The L.A. Rams Cheerleaders Will Make History At Super Bowl LIII
If you're trying to decide who to cheer for at this year's Super Bowl I think you should do a little research. Now, I know lots of people are probably tried and true fans on either side and have long since made up their minds. But there are plenty of us out there who need a little help deciding, and I'm here to tell you that you need to root for Los Angeles. Nothing against the New England Patriots, but the L.A. Rams cheerleaders are going to make history this year and I fully support this.
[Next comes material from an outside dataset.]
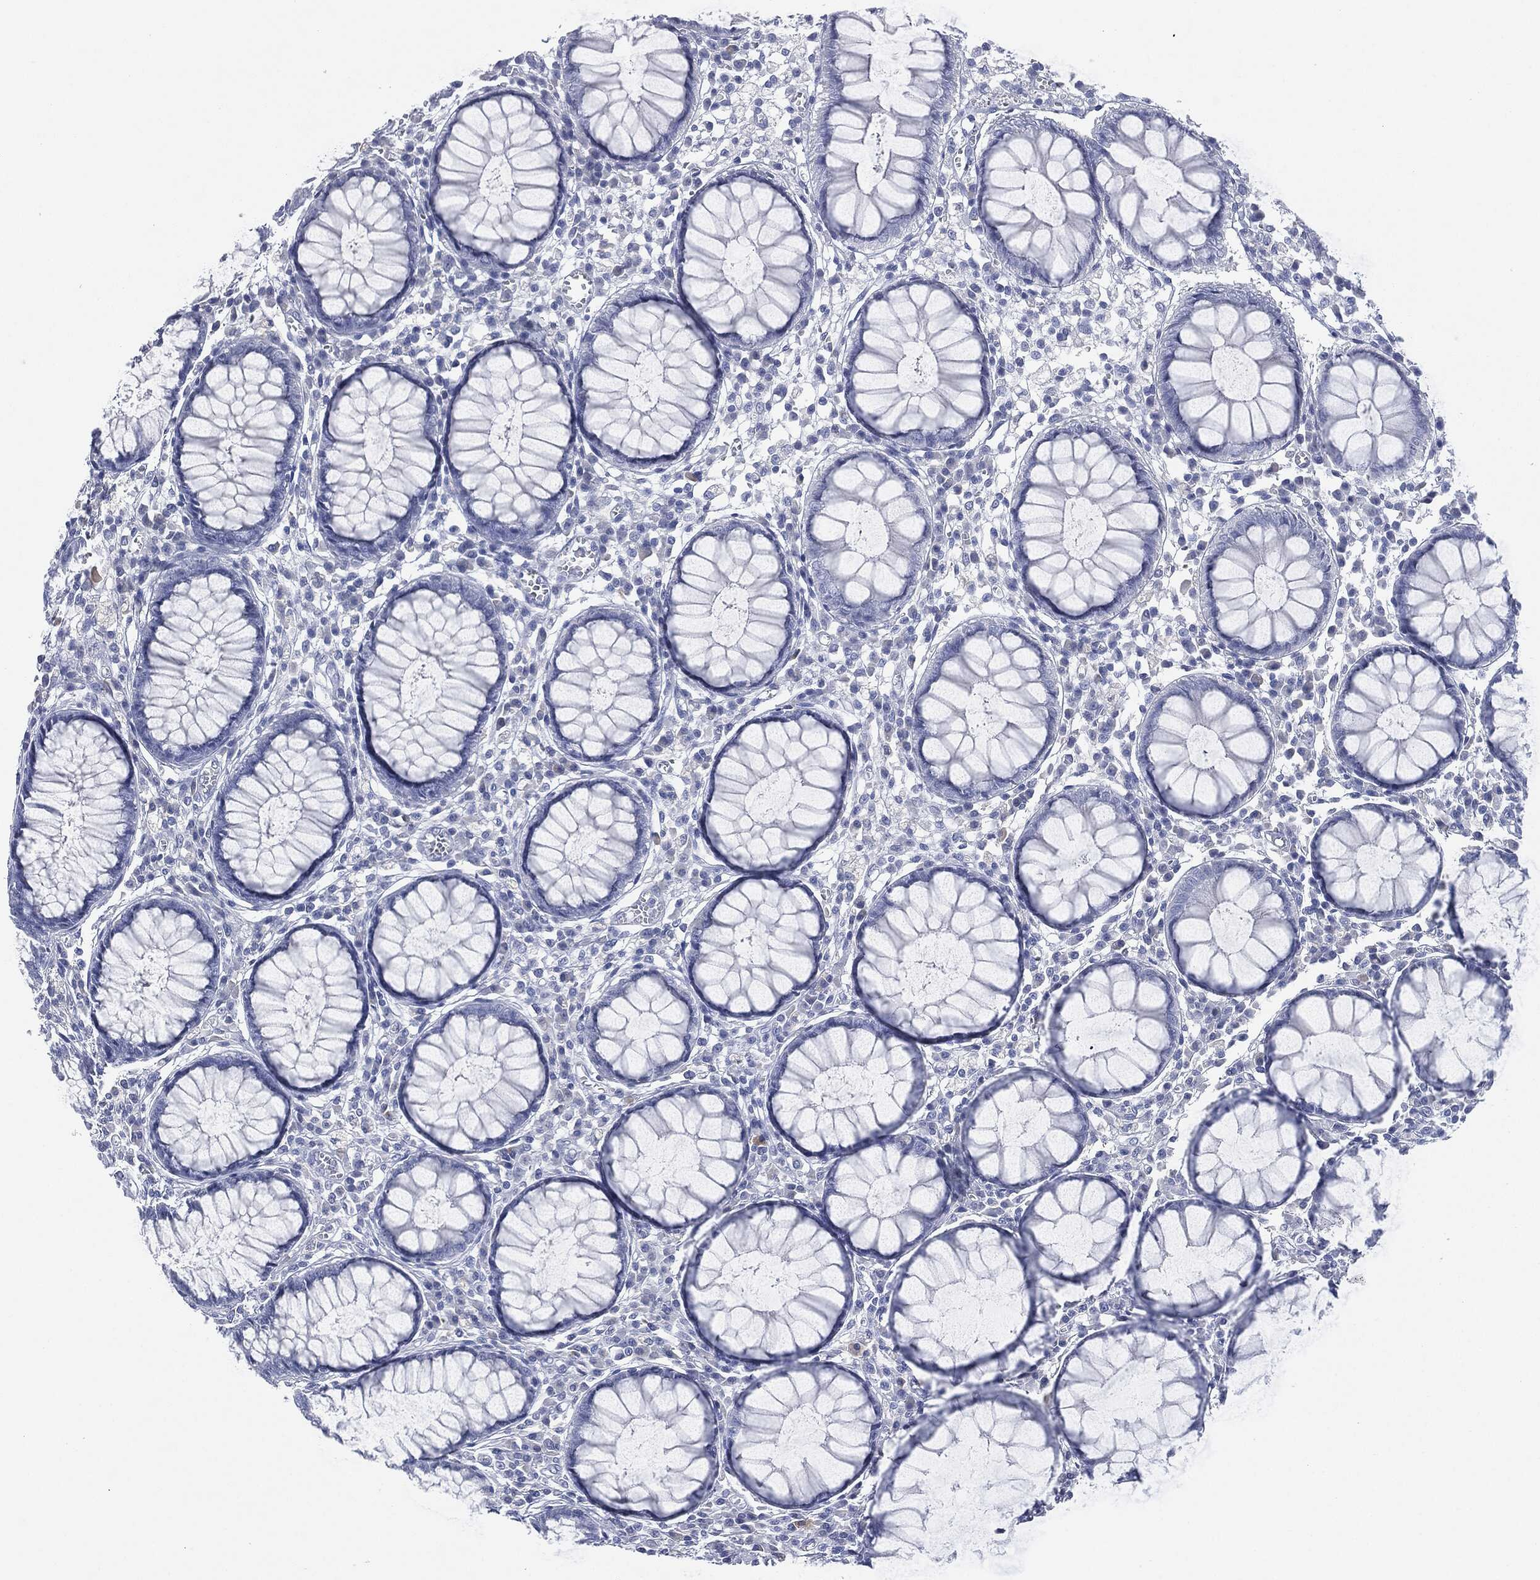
{"staining": {"intensity": "negative", "quantity": "none", "location": "none"}, "tissue": "colon", "cell_type": "Endothelial cells", "image_type": "normal", "snomed": [{"axis": "morphology", "description": "Normal tissue, NOS"}, {"axis": "topography", "description": "Colon"}], "caption": "Immunohistochemistry (IHC) micrograph of unremarkable colon: colon stained with DAB demonstrates no significant protein positivity in endothelial cells.", "gene": "MUC16", "patient": {"sex": "male", "age": 65}}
So what are the cheerleaders doing this year to make history? Well, for the first time ever, there will be two male cheerleaders performing on the sidelines. I know, it seems almost impossible to believe that there have never actually been two male cheerleaders at a Super Bowl, especially when men compete in the sport at the collegiate level all across the country. In fact, the sport began as an all-male sport back in the 19th century. But it's true; when Quinton Peron and Napoleon Jinnies step onto the field at the Mercedes-Benz Stadium in Atlanta, Georgia to cheer on their team, they'll be the first men to do so in a professional capacity for the NFL. And it seems almost certain at least some of the millions of fans tuning in to watch the game will be watching them as well.
This isn't the first time these two men have made history; back at the beginning of the season they were the first men (along with Jesse Hernandez of the New Orleans Saints) to ever dance alongside female cheerleaders in the NFL. And they're feeling pretty great about their new gig, although Peron told Fast Company that he's excited not only because they're being written into the history books; he's just excited to be able to perform in front of an audience:
Yeah, you get to put on the uniform, but for us this is just another stage. As a performer, you will do anything to get on another stage.
Peron is a dance instructor and choreographer, while Jinnies is a beauty blogger and freelance makeup artist. Both have performed in Disneyland parades in the past. And both chose to try out after being coaxed by their friends. As Jinnies told Fast Company:
I felt like, this is the year. This moment in the world, it feels more accepted. If you have the talent and work hard, why not? . . . If someone laughs at you, I mean, this is not Carrie: the Musical. My skin is so thick.
The L.A. Rams have a history of being slightly ahead of the pack when it comes to moving with the times. They were the first time to draft an openly gay player, Michael Sam. The Rams also pay their cheerleaders for every moment they are working rather than simply when they are booked to appear, unlike some other organizations.
So if you weren't sure who to cheer for at Super Bowl LIII, take a page out of Peron and Jinnies' book and cheer for the Rams. They've earned a little extra support.